Ini Alasan Saudi Setop Sementara Umrah dan Kunjungan ke Masjid Nabawi

Marlinda Oktavia Erwanti - detikNews
Kamis, 27 Feb 2020 10:31 WIB
Jemaah haji dari seluruh dunia memadati Masjidil Haram untuk menunaikan ibadah haji. Begini suasananya.
Ilustrasi Mekah (Foto: Fuad Fariz/detikcom)
Mekkah -

Arab Saudi melarang warga negara asing memasuki wilayahnya untuk ibadah umrah maupun mengunjungi Masjid Nabawi di Madinah. Saudi menjelaskan larangan itu merupakan langkah pro-aktif guna mencegah penyebaran virus corona (COVID-19).

"Dalam rangka upaya melakukan perlindungan yang maksimal terhadap keamanan warga negara, penduduk dan siapapun yang berencana datang ke wilayah Kerajaan Arab Saudi untuk melakukan ibadah umrah atau mengunjungi Masjid Nabawi, atau kunjungan wisata, dan berdasarkan rekomendasi dari lembaga kesehatan Pemerintah Kerajaan untuk menerapkan standar pencegahan tertinggi, serta dalam rangka melakukan langkah proaktif guna menangkal masuk dan menyebarnya virus corona baru (COVID-19) ke wilayah Kerajaan Arab Saudi," demikian rilis dari Kemlu Arab Saudi yang diterima detikcom setelah diterjemahkan Dubes RI Agus Maftuh Abegebriel, Kamis (27/2/2020).

Saudi menyatakan pemerintah saat ini terus mengawasi perkembangan penyebaran virus corona. Pemerintah Saudi pun telah menerapkan standar internasional untuk mencegah dan menangani wabah yang telah menewaakan ribuan orang tersebut.

"Kementerian Luar Negeri Kerajaan Arab Saudi menyatakan bahwa otoritas kesehatan Pemerintah Kerajaan saat ini masih terus mengawasi perkembangan penyebaran virus corona baru (COVID-19), dan Kementerian Luar Negeri tegaskan keinginan kuat Pemerintah Kerajaan melalui lembaga kesehatan terkaitnya untuk menerapkan standar internasional terkait pencegahan dan penanganan wabah ini, serta mendukung upaya dari negara-negara dan organisasi internasional terutama WHO, untuk menghentikan penyebaran, pengendalian dan pemunahan virus ini," lanjutnya.

Saudi menegaskan larangan kunjungan warga negara asing untuk umrah hingga mengunjungi Masjid Nabawi, Madinah itu hanyalah sementara. Pihaknya akan terus melakukan evaluasi terhadap penerapan larangan tersebut.

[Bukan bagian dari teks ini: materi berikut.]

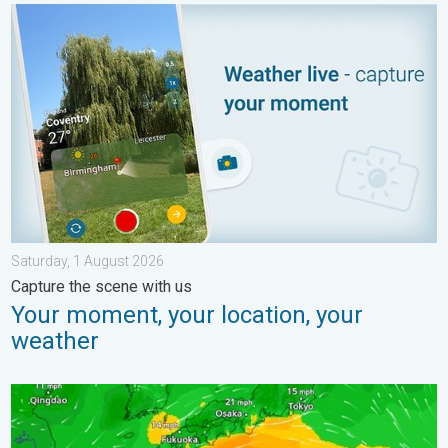
Your moment, your location, your weather. Capture the scene wi
Saturday, 1 August 2026
Capture the scene with us
Your moment, your location, your
weather
Japan braces itself for Typhoon Dolphin. Landslides feared. .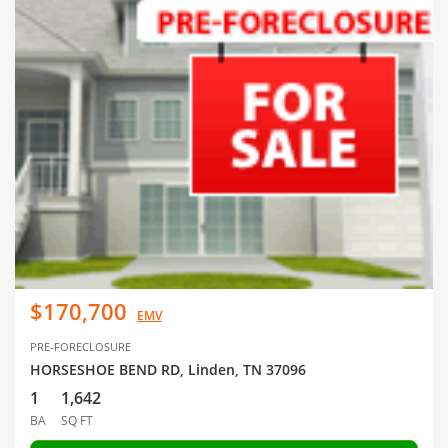
$170,700
EMV
PRE-FORECLOSURE
HORSESHOE BEND RD, Linden, TN 37096
1
1,642
BA
SQ FT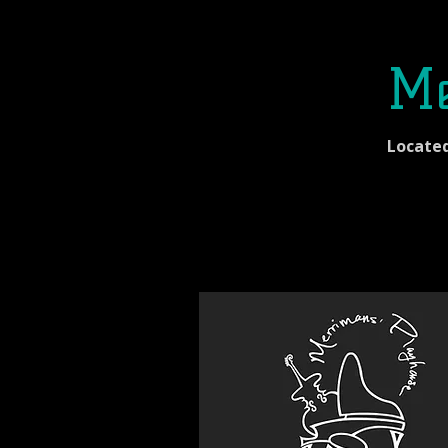
Me
Locate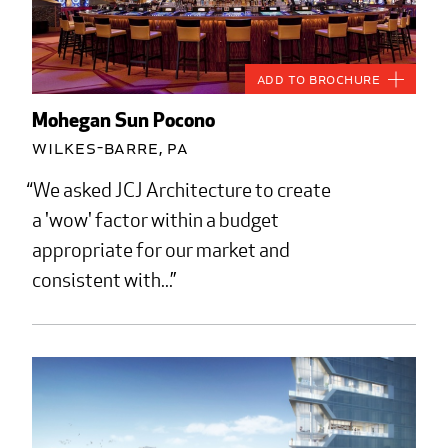
Add to Brochure
Mohegan Sun Pocono
Wilkes-Barre, PA
We asked JCJ Architecture to create
a 'wow' factor within a budget
appropriate for our market and
consistent with...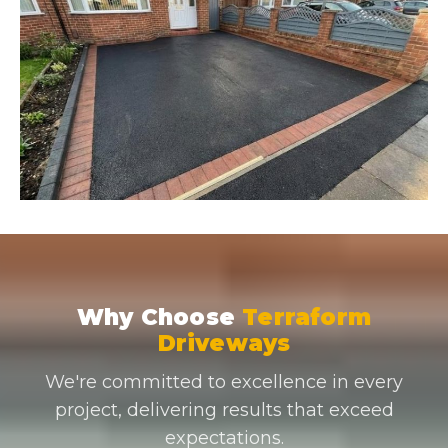
Why Choose
Terraform
Driveways
We're committed to excellence in every
project, delivering results that exceed
expectations.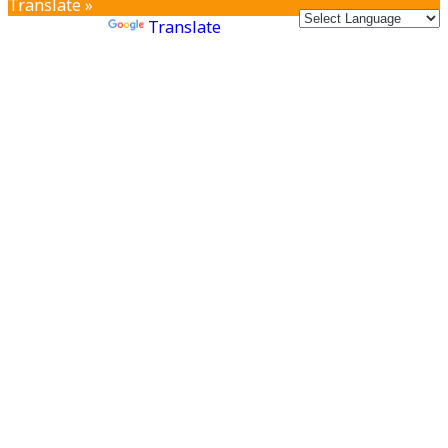
Translate »
Powered by
Translate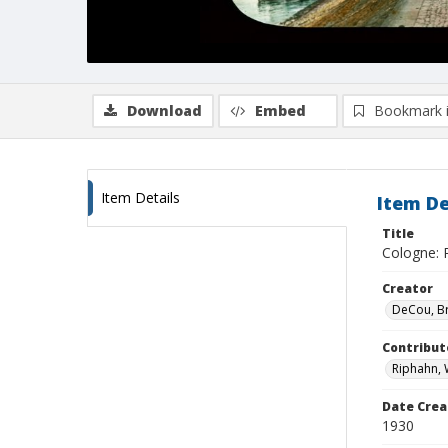
Download
Embed
Bookmark 
Item Details
Item De
Title
Cologne: 
Creator
DeCou, B
Contribut
Riphahn, 
Date Crea
1930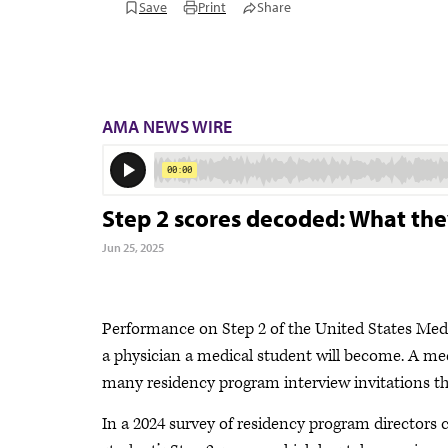
Save
Print
Share
AMA NEWS WIRE
Step 2 scores decoded: What th
Jun 25, 2025
Performance on Step 2 of the United States Medi
a physician a medical student will become. A med
many residency program interview invitations the
In a 2024 survey of residency program directors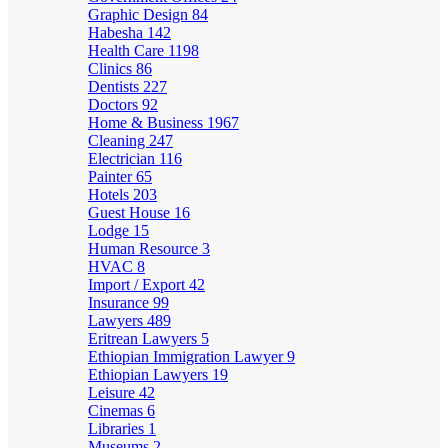
Graphic Design
84
Habesha
142
Health Care
1198
Clinics
86
Dentists
227
Doctors
92
Home & Business
1967
Cleaning
247
Electrician
116
Painter
65
Hotels
203
Guest House
16
Lodge
15
Human Resource
3
HVAC
8
Import / Export
42
Insurance
99
Lawyers
489
Eritrean Lawyers
5
Ethiopian Immigration Lawyer
9
Ethiopian Lawyers
19
Leisure
42
Cinemas
6
Libraries
1
Museums
2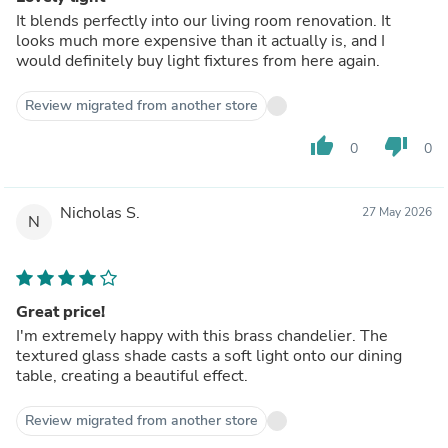
It blends perfectly into our living room renovation. It
looks much more expensive than it actually is, and I
would definitely buy light fixtures from here again.
Review migrated from another store
thumb_up
thumb_down
0
0
Nicholas S.
27 May 2026
N
Great price!
I'm extremely happy with this brass chandelier. The
textured glass shade casts a soft light onto our dining
table, creating a beautiful effect.
Review migrated from another store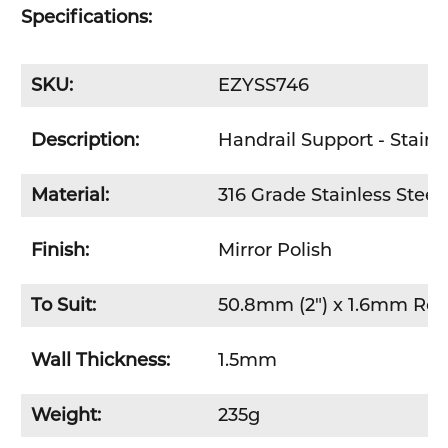
Specifications:
SKU:
EZYSS746
Description:
Handrail Support - Stainle
Material:
316 Grade Stainless Steel
Finish:
Mirror Polish
To Suit:
50.8mm (2") x 1.6mm Ro
Wall Thickness:
1.5mm
Weight:
235g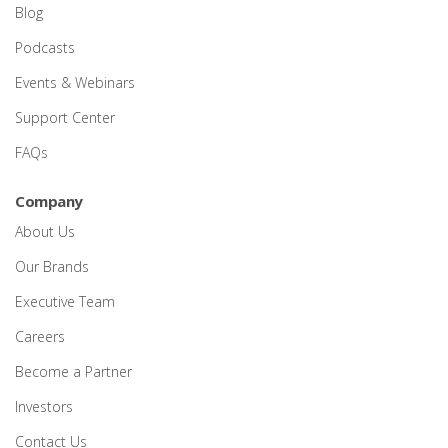
Blog
Podcasts
Events & Webinars
Support Center
FAQs
Company
About Us
Our Brands
Executive Team
Careers
Become a Partner
Investors
Contact Us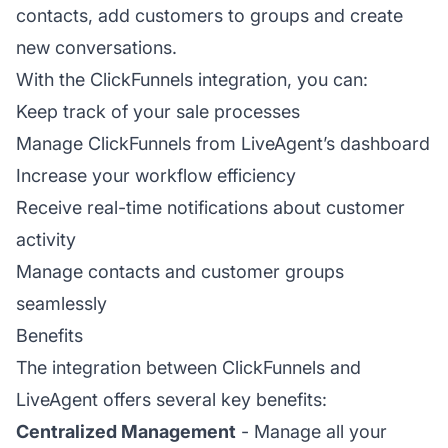
contacts, add customers to groups and create
new conversations.
With the ClickFunnels integration, you can:
Keep track of your sale processes
Manage ClickFunnels from LiveAgent’s dashboard
Increase your workflow efficiency
Receive real-time notifications about customer
activity
Manage contacts and customer groups
seamlessly
Benefits
The integration between ClickFunnels and
LiveAgent offers several key benefits:
Centralized Management
- Manage all your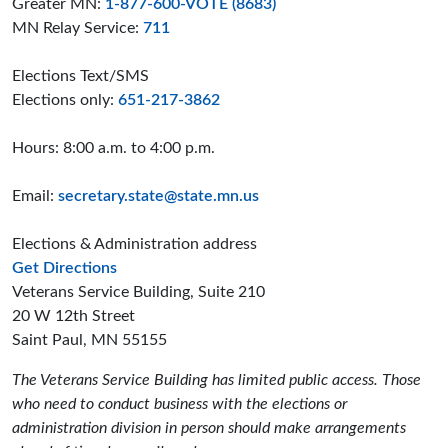
Greater MN:
1-877-600-VOTE (8683)
MN Relay Service:
711
Elections Text/SMS
Elections only:
651-217-3862
Hours: 8:00 a.m. to 4:00 p.m.
Email:
secretary.state@state.mn.us
Elections & Administration address
to the Elections and Administration offices
Get Directions
Veterans Service Building, Suite 210
20 W 12th Street
Saint Paul, MN 55155
The Veterans Service Building has limited public access. Those
who need to conduct business with the elections or
administration division in person should make arrangements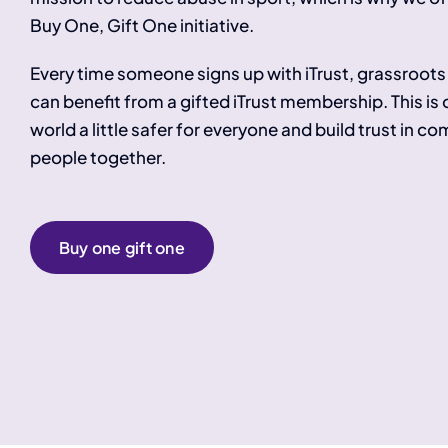
Buy One, Gift One initiative.
Every time someone signs up with iTrust, grassroots 
can benefit from a gifted iTrust membership. This is
world a little safer for everyone and build trust in c
people together.
Buy one gift one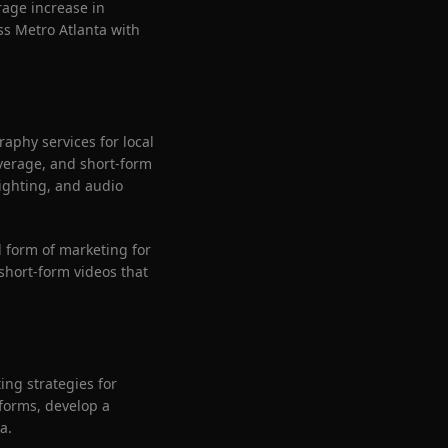
rage increase in
s Metro Atlanta with
aphy services for local
verage, and short-form
ighting, and audio
 form of marketing for
short-form videos that
ng strategies for
tforms, develop a
a.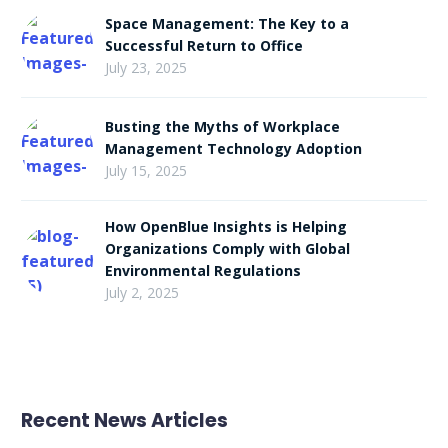
Space Management: The Key to a
Successful Return to Office
July 23, 2025
Busting the Myths of Workplace
Management Technology Adoption
July 15, 2025
How OpenBlue Insights is Helping
Organizations Comply with Global
Environmental Regulations
July 2, 2025
Recent News Articles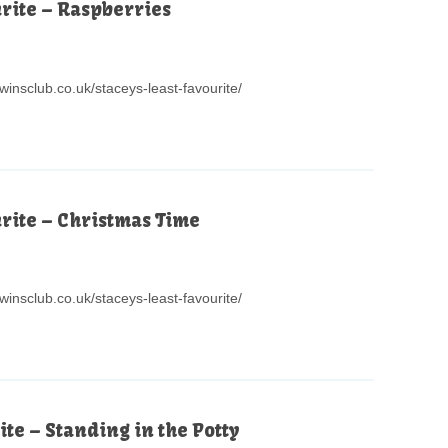
urite – Raspberries
winsclub.co.uk/staceys-least-favourite/
urite – Christmas Time
winsclub.co.uk/staceys-least-favourite/
ite – Standing in the Potty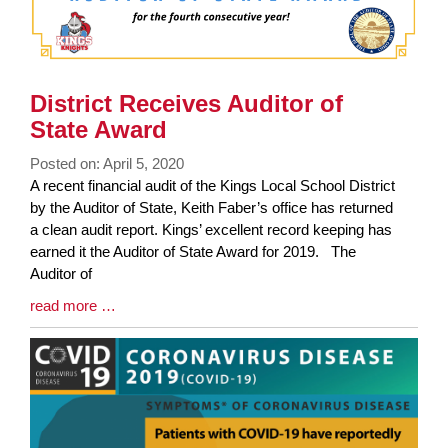
District Receives Auditor of
State Award
Posted on: April 5, 2020
Blog
A recent financial audit of the Kings Local School District
Entry
by the Auditor of State, Keith Faber’s office has returned
Synopsis
a clean audit report. Kings’ excellent record keeping has
Begin
earned it the Auditor of State Award for 2019. The
Auditor of
Blog
read more …
Entry
Synopsis
End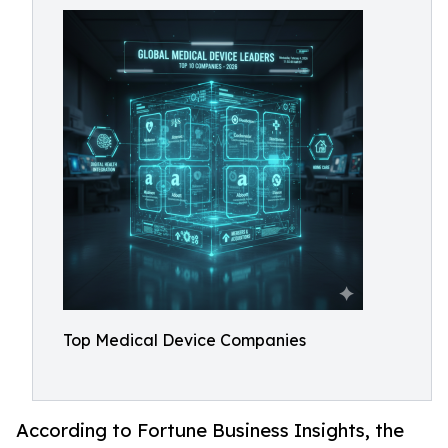
Top Medical Device Companies
According to Fortune Business Insights, the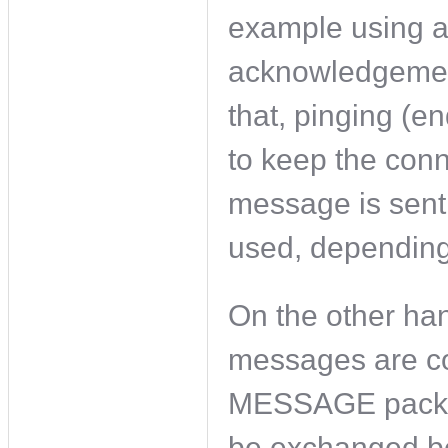
example using a
acknowledgement
that, pinging (en
to keep the conn
message is sent
used, depending
On the other han
messages are co
MESSAGE packe
be exchanged be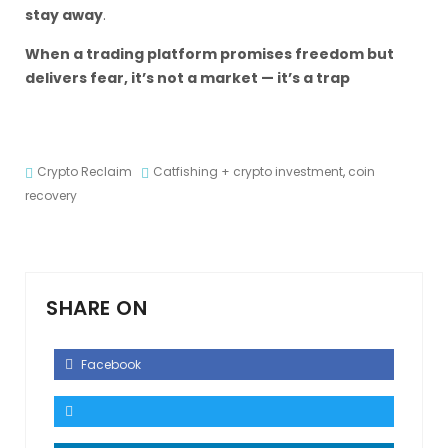
stay away
.
When a trading platform promises freedom but
delivers fear, it’s not a market — it’s a trap
Crypto Reclaim
Catfishing + crypto investment
,
coin
recovery
SHARE ON
Facebook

"Pemerintah Kerajaan Arab Saudi menegaskan bahwa langkah-langkah tersebut di atas adalah sementara, dan penerapannya akan terus di evaluasi oleh lembaga-lembaga kompeten yang terkait. Pemerintah Kerajaan Arab Saudi tetap mendukung upaya internasional guna membatasi penyebaran virus ini. Selanjutnya Kementerian Luar Negeri meminta warganegara Arab Saudi untuk tidak bepergian ke negara-negara yang saat ini terkena wabah virus Corona baru (COVID-19)," pungkas Kemlu Saudi.